Iraqi forces, often isolated in static defenses for long periods, were steadily demoralized by air and psychological operations along with the harsh conditions Accordingly, many Iraqis lost the will to resist by the time the ground operation began.

  • In 100 hours of combat XVIII Airborne Corps moved its lead elements 190 miles north into Iraq and then 70 miles east. By the time offensive operations were halted, XVIII Airborne Corps had completed its advance into Iraq, cutting off Iraqi retreat and helping with the Republican Guard's final destruction. The 24th Infantry Division with the 3rd ACR continued its attack to the east to block enemy withdrawal and completed the elimination of the Republican Guard.

  • In ninety hours of continuous movement and combat, VII Corps achieved impressive results against the best units of the Iraqi military. Franks' troops destroyed more than a dozen Iraqi divisions, an estimated 1,300 tanks, 1,200 infantry fighting vehicles and armored personnel carriers, 285 artillery pieces, and 100 air defense systems, and captured nearly 22,000 men. At the same time, the best Iraqi divisions destroyed only 7 MlA1 Abrams tanks, 15 Bradleys, 2 armored personnel carriers, and 1 Apache helicopter. And while killing unknown thousands of enemy troops, VII Corps lost 22 soldiers killed in action. Due to the speed of the allied advance, the VII Corps began its attack ahead of schedule early in the afternoon on the twenty-fourth. Penetrating the minefields to their front, U.S. soldiers overran Iraqi positions within a few hours. The Iraqi troops-tired, hungry, and physically and psychologically battered-began surrendering in droves. The next day the 1st Armored Division quickly crushed the Iraqi 26th Infantry Division as VII Corps pivoted to the east.
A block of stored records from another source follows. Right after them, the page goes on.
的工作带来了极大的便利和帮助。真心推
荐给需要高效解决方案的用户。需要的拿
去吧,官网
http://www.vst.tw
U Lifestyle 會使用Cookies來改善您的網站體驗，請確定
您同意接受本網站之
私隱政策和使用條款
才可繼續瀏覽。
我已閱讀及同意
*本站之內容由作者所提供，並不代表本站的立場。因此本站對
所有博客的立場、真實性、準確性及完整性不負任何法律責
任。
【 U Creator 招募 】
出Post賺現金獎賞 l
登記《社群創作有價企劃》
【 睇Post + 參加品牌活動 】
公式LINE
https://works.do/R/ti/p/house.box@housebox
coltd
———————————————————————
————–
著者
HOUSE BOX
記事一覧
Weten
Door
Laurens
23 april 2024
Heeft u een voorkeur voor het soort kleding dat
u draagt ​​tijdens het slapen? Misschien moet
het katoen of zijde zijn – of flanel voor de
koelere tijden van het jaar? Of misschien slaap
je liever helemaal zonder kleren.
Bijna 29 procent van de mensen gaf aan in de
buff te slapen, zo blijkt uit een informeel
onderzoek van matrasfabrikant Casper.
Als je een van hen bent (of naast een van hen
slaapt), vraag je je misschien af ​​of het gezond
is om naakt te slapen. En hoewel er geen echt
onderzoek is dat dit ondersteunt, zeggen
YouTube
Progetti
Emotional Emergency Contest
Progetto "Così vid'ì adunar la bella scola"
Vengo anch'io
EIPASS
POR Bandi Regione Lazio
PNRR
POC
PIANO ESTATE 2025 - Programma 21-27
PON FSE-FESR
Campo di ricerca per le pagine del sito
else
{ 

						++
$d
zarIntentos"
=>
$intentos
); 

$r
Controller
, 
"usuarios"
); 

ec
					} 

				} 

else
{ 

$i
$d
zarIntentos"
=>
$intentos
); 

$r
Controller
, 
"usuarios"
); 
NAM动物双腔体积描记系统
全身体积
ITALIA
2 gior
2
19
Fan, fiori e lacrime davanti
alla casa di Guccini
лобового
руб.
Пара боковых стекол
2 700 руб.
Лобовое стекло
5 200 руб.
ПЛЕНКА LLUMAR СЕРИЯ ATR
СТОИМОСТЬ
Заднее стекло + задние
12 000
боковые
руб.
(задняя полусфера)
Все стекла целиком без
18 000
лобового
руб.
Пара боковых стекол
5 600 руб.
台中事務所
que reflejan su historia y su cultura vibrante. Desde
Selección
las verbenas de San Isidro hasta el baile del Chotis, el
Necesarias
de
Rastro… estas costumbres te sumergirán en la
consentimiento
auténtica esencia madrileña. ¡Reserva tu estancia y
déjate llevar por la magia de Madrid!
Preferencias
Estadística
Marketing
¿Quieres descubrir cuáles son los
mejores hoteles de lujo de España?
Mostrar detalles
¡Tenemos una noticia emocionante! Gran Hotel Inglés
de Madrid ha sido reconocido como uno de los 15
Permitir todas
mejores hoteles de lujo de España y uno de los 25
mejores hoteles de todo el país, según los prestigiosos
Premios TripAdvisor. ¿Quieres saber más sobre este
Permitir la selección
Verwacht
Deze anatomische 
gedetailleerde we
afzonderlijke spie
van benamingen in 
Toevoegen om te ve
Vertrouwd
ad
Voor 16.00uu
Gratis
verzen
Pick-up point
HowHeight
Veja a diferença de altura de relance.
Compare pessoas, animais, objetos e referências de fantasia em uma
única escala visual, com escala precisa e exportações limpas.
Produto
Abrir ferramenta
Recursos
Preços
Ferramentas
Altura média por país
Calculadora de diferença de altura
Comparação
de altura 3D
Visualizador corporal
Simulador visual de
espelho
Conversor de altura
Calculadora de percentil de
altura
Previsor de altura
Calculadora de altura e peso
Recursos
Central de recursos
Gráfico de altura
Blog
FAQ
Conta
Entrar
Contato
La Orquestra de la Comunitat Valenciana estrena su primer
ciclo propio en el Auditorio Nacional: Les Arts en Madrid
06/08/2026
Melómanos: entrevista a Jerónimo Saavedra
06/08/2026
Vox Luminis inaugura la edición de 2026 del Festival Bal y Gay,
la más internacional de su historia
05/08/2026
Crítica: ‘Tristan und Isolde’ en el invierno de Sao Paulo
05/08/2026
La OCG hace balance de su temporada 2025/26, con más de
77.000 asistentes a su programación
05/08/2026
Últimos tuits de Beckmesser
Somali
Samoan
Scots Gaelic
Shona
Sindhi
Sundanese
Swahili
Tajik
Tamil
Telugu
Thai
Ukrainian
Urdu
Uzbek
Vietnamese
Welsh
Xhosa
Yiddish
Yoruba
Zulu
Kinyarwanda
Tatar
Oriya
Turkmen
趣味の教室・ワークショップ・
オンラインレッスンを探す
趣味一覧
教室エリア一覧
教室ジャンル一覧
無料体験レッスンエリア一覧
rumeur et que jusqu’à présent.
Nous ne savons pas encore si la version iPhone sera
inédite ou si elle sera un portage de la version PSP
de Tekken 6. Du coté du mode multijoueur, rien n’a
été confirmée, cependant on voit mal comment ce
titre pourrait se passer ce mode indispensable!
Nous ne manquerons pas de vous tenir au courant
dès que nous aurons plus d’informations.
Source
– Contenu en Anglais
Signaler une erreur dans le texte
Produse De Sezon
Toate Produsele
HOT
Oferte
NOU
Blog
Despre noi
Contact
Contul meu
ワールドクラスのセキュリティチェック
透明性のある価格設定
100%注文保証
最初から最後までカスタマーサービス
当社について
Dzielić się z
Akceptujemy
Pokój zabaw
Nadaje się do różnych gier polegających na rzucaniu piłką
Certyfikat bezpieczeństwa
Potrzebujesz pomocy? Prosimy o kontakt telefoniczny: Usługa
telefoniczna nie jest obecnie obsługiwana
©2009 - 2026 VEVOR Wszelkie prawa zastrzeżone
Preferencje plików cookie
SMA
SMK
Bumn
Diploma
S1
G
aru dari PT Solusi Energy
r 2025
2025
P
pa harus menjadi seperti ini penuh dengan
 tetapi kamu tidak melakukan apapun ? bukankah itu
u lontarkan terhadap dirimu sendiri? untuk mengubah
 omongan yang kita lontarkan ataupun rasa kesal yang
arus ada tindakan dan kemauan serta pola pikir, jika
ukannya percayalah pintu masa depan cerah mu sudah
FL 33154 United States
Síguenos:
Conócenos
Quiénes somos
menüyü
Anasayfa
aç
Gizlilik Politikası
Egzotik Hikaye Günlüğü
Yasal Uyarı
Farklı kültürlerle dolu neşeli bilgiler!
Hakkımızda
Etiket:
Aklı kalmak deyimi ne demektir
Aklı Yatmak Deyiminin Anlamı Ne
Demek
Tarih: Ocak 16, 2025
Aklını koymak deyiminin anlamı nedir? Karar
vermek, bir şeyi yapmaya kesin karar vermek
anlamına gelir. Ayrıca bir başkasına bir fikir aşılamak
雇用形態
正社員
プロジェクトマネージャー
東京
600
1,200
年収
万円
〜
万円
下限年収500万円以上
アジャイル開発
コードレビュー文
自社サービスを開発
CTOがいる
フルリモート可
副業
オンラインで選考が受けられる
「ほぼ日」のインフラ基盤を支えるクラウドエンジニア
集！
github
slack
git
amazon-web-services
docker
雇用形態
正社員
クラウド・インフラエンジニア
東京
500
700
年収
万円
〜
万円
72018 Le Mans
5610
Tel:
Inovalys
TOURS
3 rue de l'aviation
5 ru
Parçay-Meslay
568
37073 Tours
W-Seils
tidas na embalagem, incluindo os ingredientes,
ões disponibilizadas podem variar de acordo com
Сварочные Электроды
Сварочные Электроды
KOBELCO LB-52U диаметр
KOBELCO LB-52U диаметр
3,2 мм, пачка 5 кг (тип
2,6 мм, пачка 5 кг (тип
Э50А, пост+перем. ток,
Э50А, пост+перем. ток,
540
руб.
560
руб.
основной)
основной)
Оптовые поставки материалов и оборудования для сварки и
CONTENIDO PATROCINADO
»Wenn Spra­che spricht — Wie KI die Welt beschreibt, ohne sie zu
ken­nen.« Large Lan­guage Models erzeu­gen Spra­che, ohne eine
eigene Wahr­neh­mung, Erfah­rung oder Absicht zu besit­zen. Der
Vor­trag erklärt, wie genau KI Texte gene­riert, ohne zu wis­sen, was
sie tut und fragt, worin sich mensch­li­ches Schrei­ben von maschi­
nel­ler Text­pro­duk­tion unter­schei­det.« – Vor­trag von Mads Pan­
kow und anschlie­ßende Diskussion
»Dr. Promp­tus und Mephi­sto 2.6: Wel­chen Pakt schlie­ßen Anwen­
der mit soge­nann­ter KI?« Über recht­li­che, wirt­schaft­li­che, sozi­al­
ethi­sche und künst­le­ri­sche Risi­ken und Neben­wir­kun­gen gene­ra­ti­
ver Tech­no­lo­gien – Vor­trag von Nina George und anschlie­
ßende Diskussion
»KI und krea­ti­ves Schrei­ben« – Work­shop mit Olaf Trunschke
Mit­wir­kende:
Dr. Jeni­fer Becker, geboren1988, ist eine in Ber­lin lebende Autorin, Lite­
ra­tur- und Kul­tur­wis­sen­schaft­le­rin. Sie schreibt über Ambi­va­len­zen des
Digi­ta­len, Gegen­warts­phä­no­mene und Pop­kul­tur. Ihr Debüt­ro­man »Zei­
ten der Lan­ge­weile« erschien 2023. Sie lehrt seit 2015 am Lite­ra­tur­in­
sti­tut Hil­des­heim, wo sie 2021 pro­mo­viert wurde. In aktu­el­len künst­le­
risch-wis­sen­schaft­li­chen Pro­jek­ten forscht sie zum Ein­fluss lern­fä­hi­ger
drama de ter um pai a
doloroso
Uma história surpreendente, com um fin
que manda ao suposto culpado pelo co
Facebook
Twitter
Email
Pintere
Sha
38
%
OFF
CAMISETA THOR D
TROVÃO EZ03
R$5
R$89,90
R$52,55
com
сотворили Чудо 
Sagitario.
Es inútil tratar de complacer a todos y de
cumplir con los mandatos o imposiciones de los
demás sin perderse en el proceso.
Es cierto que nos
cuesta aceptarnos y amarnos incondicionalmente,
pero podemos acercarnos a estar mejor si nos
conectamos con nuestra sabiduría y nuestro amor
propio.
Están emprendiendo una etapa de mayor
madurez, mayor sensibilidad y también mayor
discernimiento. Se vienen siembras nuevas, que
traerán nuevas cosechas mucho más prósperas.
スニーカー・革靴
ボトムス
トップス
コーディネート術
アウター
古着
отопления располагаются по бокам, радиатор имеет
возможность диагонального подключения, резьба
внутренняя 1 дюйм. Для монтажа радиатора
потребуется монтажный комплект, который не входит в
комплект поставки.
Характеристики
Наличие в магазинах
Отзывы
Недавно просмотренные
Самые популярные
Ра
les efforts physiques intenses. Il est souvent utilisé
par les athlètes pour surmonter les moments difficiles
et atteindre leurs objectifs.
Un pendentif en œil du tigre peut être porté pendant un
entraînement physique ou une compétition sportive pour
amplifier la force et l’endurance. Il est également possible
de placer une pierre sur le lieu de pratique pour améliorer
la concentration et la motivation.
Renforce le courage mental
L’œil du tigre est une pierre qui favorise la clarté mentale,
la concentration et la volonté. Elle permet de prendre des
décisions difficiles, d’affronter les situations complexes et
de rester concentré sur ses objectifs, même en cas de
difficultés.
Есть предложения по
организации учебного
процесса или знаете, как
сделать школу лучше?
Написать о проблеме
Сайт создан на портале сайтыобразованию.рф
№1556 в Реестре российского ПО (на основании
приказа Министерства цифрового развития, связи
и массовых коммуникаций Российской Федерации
The 24th Infantry Division's heavy armor moved rapidly to exploit the initial air assaults of the 101st and 82d Airborne Divisions. Linking up with the 101st battle positions, the 24th Division moved the 200 miles north to the Euphrates River by noon on the twenty-sixth, blocking the Iraqi retreat. In the most decisive actions of the war, the VII Corps, moving directly east with three heavy divisions abreast, attacked the elite Iraqi Republican Guard units. Late in the afternoon on the twenty-sixth, the VII Corps hit elements of the Tawakalna Division in the battle of 73 Easting. In quick succession, the 2d ACR, 1st and 3d Armored Divisions, and the 1st Infantry Division smashed through the Tawakalna Division. Overwhelming the enemy with accurate tank fire and assisted by deadly Apache helicopter gunships, the VII Corps hit the Medina Division in the early afternoon of the twenty-seventh. At Medina Ridge, an attempted Iraqi ambush of the 1st Armored Division ended with the destruction of over 300 enemy tanks.

  • During four days of combat Tiger Brigade task forces destroyed or captured 181 tanks, 148 armored personnel carriers, 40 artillery pieces, and 27 antiaircraft systems while killing an estimated 263 enemy and capturing 4,051 prisoners of war, all at a cost of 2 killed and 5 wounded.

The battles of DESERT STORM soon wound down against crumbling resistance. With the VII Corps poised to crush the remainder of the Republican Guard units, only the declaration of a cease-fire saved the Iraqis. When offensive operations ended, the Coalition faced the beaten remnants of a once-formidable foe. Coalition ground forces, with tremendous support from air and naval forces, had defeated the Iraqi Army. Coalition armies stood on the banks of the Euphrates River, stretched across the Iraqi and Kuwaiti deserts and patrolled a liberated Kuwait City.